Options for Sustainable Intensification of Maize Production in Nigeria

Amit Kumar Srivastava, Thomas Gaiser, Frank Ewert

University of Bonn, Inst. Crop Sci. and Res. Conserv. (INRES), Germany


Sub-Saharan Africa (SSA) is the region at greatest food security risk because by 2050 its population would increase 2.5-fold and demand for cereals approximately tripled. SSA's self-sufficiency (a ratio between domestic production and total consumption or demand) in staple cereals is among the lowest compared to other sub-continents, indicating current levels of cereal consumption already depend on substantial imports. To meet the increasing food demands and protecting environmental quality simultaneously, in a sustainable manner, it is necessary to optimise agronomic management practices to enhance the nitrogen and water use efficiency.

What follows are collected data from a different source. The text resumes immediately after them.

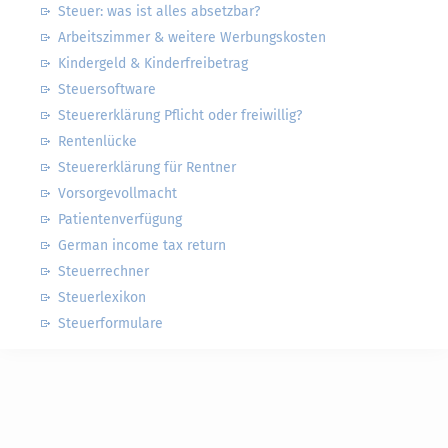
Steuer: was ist alles absetzbar?
Arbeitszimmer & weitere Werbungskosten
Kindergeld & Kinderfreibetrag
Steuersoftware
Steuererklärung Pflicht oder freiwillig?
Rentenlücke
Steuererklärung für Rentner
Vorsorgevollmacht
Patientenverfügung
German income tax return
Steuerrechner
Steuerlexikon
Steuerformulare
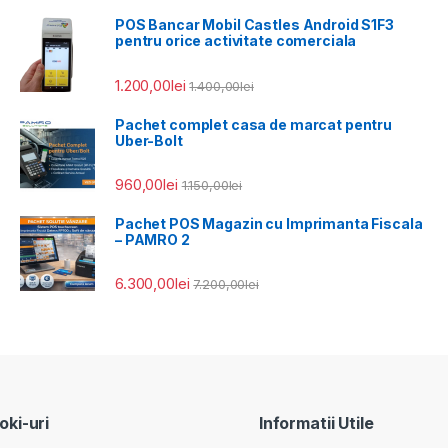
POS Bancar Mobil Castles Android S1F3
pentru orice activitate comerciala
1.200,00
lei
1.400,00
lei
Pachet complet casa de marcat pentru
Uber-Bolt
960,00
lei
1.150,00
lei
Pachet POS Magazin cu Imprimanta Fiscala
– PAMRO 2
6.300,00
lei
7.200,00
lei
ki-uri
Informatii Utile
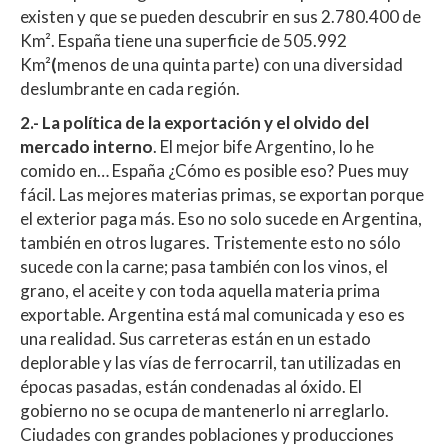
existen y que se pueden descubrir en sus 2.780.400 de
Km². España tiene una superficie de 505.992
Km²
(
menos de una quinta parte) con una diversidad
deslumbrante en cada región.
2.-
La política de la exportación y el olvido del
mercado interno
. El mejor bife Argentino, lo he
comido en… España ¿Cómo es posible eso? Pues muy
fácil. Las mejores materias primas, se exportan porque
el exterior paga más. Eso no solo sucede en Argentina,
también en otros lugares. Tristemente esto no sólo
sucede con la carne; pasa también con los vinos, el
grano, el aceite y con toda aquella materia prima
exportable. Argentina está mal comunicada y eso es
una realidad. Sus carreteras están en un estado
deplorable y las vías de ferrocarril, tan utilizadas en
épocas pasadas, están condenadas al óxido. El
gobierno no se ocupa de mantenerlo ni arreglarlo.
Ciudades con grandes poblaciones y producciones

Various approaches have been proposed to overcome soil nutrient limitations such as i) conventional intensification mainly based on increased use of mineral fertiliser, ii) using legumes in rotation with main the crop or intercropping systems, or iii) a mix of both by rotation with legumes and supplementary mineral N supply. The mixed approach is widely being promoted in agricultural development programs for small-scale farming in SSA, Estimation of resource use efficiency of double-cropping and crop rotation system is scarce, especially in SSA. Therefore, here we use SIMPLACE modelling framework to identify suitable intensification options for maize-based cropping system in three districts of Nigeria, namely Kwara, Edo and Ogun through investigating (i) long-term crop yield response and (ii) change in crop available N over time. The simulations were run at 10×10 km grid cells for 29 years (1982- 2010) and aggregated to the district level for comparing the effects of intensification options. Results indicate that an increase of 276%, 199% and 186% in maize yield could be achieved in Kwara, Edo and Ogun respectively under the intensification option where maize was grown in rotation with groundnut and 60\,kg\,N\,ha-1 was also applied when compared to the yield levels achieved under conventional farming practices (i.e., under current mineral fertiliser application rate).